───── RECORDS FOR THE EXERCISE ─────
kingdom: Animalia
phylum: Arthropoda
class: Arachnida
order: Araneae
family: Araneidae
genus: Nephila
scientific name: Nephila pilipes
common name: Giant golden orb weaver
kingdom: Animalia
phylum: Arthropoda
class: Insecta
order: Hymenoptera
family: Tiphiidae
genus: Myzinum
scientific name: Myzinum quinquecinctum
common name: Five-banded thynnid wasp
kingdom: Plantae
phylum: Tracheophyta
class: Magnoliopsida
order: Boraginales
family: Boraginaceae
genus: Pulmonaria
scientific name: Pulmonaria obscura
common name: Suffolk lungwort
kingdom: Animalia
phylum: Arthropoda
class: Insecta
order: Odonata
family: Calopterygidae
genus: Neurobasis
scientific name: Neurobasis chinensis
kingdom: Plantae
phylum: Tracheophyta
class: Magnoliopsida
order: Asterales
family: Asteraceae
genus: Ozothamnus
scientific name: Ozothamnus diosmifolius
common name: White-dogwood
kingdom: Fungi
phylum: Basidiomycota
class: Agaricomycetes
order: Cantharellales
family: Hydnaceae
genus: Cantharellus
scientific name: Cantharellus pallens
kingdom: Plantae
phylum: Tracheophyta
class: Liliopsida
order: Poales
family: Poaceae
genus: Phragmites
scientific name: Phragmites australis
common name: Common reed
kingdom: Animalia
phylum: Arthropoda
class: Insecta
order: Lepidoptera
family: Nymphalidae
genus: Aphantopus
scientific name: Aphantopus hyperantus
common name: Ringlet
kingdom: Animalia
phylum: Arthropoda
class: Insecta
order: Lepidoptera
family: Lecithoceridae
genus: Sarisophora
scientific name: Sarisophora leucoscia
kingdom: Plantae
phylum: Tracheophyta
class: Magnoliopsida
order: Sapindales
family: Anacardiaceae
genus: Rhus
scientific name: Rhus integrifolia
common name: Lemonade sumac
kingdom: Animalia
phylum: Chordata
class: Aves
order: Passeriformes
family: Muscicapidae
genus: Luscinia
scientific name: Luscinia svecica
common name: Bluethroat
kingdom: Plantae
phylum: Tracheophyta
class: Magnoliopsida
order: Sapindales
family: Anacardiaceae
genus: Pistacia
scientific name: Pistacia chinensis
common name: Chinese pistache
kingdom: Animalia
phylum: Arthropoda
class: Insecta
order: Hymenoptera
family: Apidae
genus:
─────
* TASK DIRECTIONS:
Reproduce the entire listing above line for line, keeping every rank and name unchanged.

* SOLUTION FOR THIS TASK:
kingdom: Animalia
phylum: Arthropoda
class: Arachnida
order: Araneae
family: Araneidae
genus: Nephila
scientific name: Nephila pilipes
common name: Giant golden orb weaver
kingdom: Animalia
phylum: Arthropoda
class: Insecta
order: Hymenoptera
family: Tiphiidae
genus: Myzinum
scientific name: Myzinum quinquecinctum
common name: Five-banded thynnid wasp
kingdom: Plantae
phylum: Tracheophyta
class: Magnoliopsida
order: Boraginales
family: Boraginaceae
genus: Pulmonaria
scientific name: Pulmonaria obscura
common name: Suffolk lungwort
kingdom: Animalia
phylum: Arthropoda
class: Insecta
order: Odonata
family: Calopterygidae
genus: Neurobasis
scientific name: Neurobasis chinensis
kingdom: Plantae
phylum: Tracheophyta
class: Magnoliopsida
order: Asterales
family: Asteraceae
genus: Ozothamnus
scientific name: Ozothamnus diosmifolius
common name: White-dogwood
kingdom: Fungi
phylum: Basidiomycota
class: Agaricomycetes
order: Cantharellales
family: Hydnaceae
genus: Cantharellus
scientific name: Cantharellus pallens
kingdom: Plantae
phylum: Tracheophyta
class: Liliopsida
order: Poales
family: Poaceae
genus: Phragmites
scientific name: Phragmites australis
common name: Common reed
kingdom: Animalia
phylum: Arthropoda
class: Insecta
order: Lepidoptera
family: Nymphalidae
genus: Aphantopus
scientific name: Aphantopus hyperantus
common name: Ringlet
kingdom: Animalia
phylum: Arthropoda
class: Insecta
order: Lepidoptera
family: Lecithoceridae
genus: Sarisophora
scientific name: Sarisophora leucoscia
kingdom: Plantae
phylum: Tracheophyta
class: Magnoliopsida
order: Sapindales
family: Anacardiaceae
genus: Rhus
scientific name: Rhus integrifolia
common name: Lemonade sumac
kingdom: Animalia
phylum: Chordata
class: Aves
order: Passeriformes
family: Muscicapidae
genus: Luscinia
scientific name: Luscinia svecica
common name: Bluethroat
kingdom: Plantae
phylum: Tracheophyta
class: Magnoliopsida
order: Sapindales
family: Anacardiaceae
genus: Pistacia
scientific name: Pistacia chinensis
common name: Chinese pistache
kingdom: Animalia
phylum: Arthropoda
class: Insecta
order: Hymenoptera
family: Apidae
genus:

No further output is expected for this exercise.